◆ **TASK DESCRIPTION**: Without the pictures, retype each line below exactly as it stands.
*** Opening of DATA IN THIS EXERCISE ***
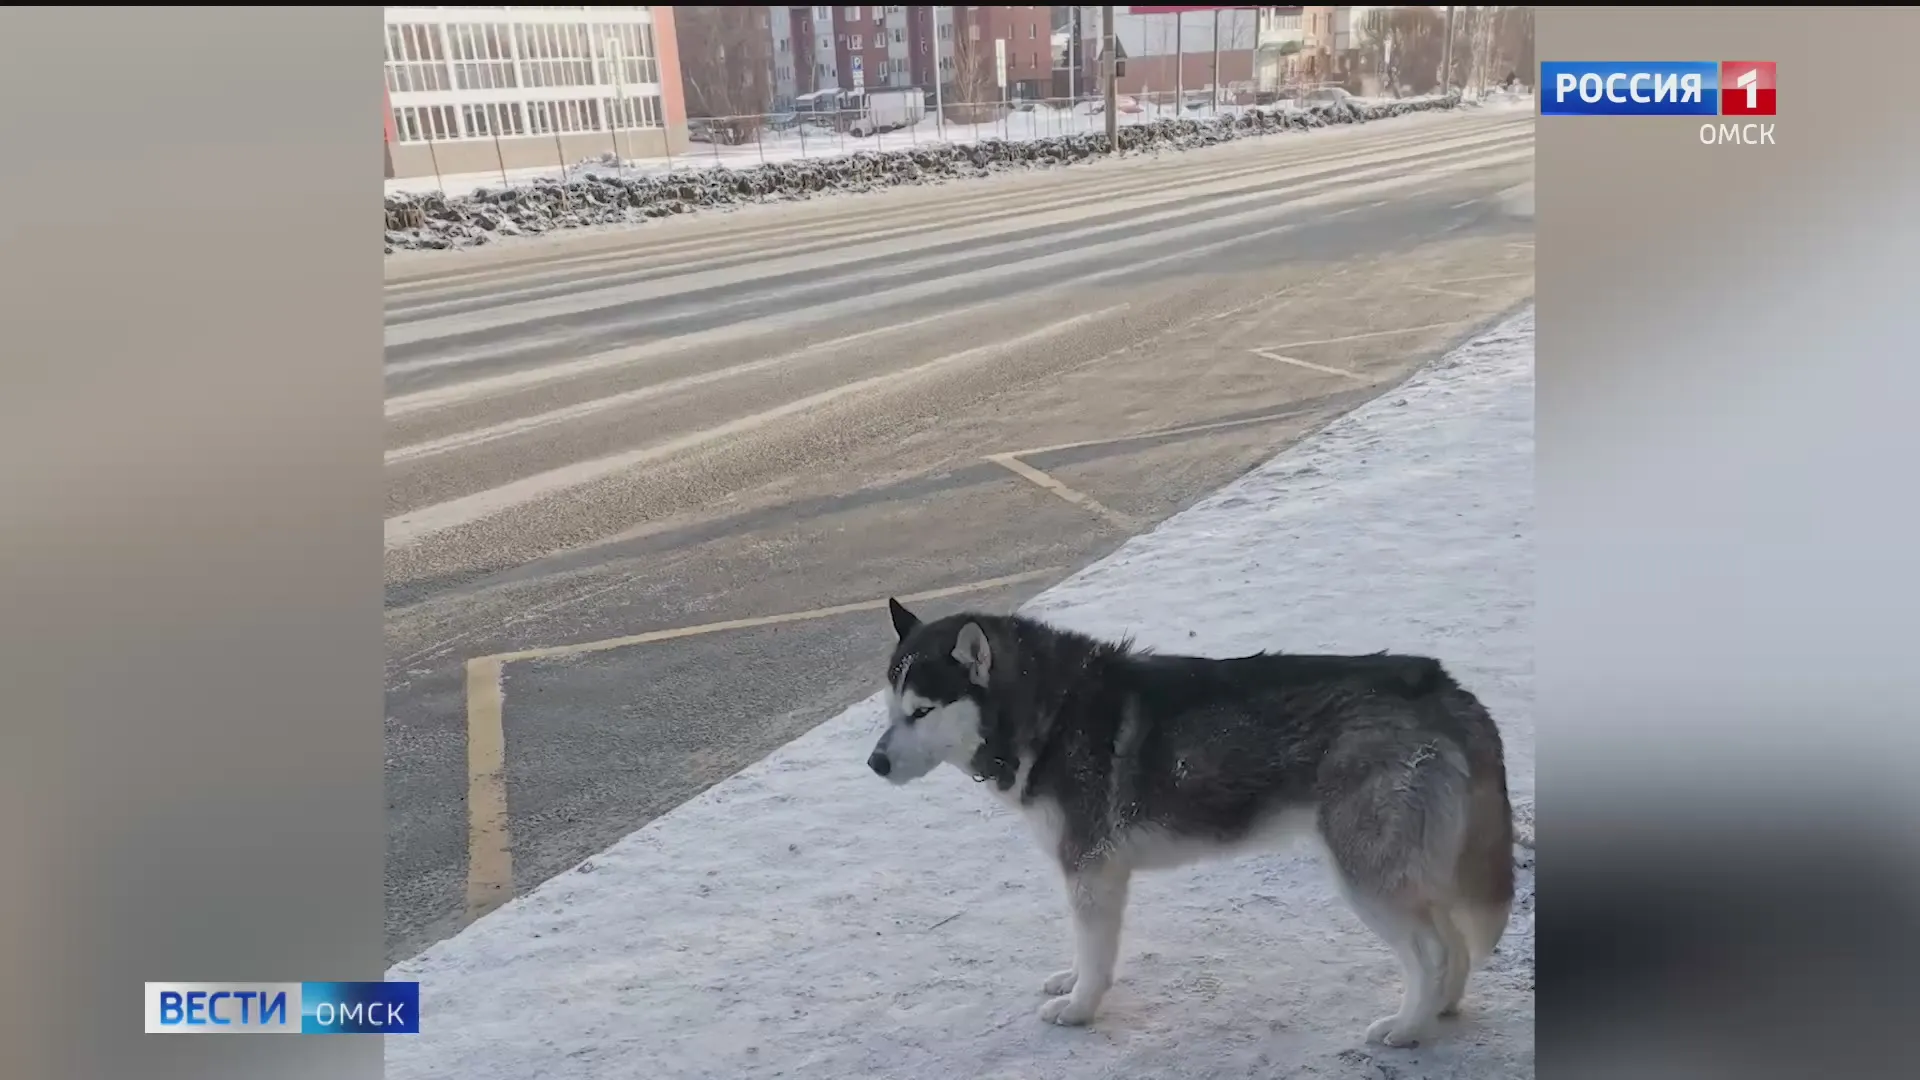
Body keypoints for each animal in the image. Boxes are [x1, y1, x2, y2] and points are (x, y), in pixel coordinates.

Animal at [871, 595, 1512, 1045]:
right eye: (890, 710)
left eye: (921, 711)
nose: (874, 763)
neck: (1047, 711)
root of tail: (1443, 685)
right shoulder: (1095, 871)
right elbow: (1083, 949)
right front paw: (1071, 980)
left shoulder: (1090, 867)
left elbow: (1095, 953)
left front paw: (1080, 1007)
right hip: (1412, 864)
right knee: (1454, 942)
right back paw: (1440, 1010)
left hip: (1366, 871)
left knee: (1432, 950)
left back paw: (1406, 1028)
*** Close of DATA IN THIS EXERCISE ***
◆ **EXERCISE SOLUTION**:
Body keypoints for each animal in the image. Boxes are [x1, y1, x2, y2] and points are (x, y), in pixel coordinates.

Animal at [871, 595, 1512, 1045]:
right eye: (890, 710)
left eye: (921, 711)
nose: (874, 763)
neck: (1047, 711)
root of tail: (1443, 685)
right shoulder: (1095, 871)
right elbow: (1083, 949)
right front paw: (1071, 980)
left shoulder: (1090, 867)
left elbow: (1095, 953)
left front paw: (1080, 1007)
right hip: (1412, 864)
right knee: (1454, 942)
right back paw: (1440, 1010)
left hip: (1366, 871)
left knee: (1432, 950)
left back paw: (1406, 1028)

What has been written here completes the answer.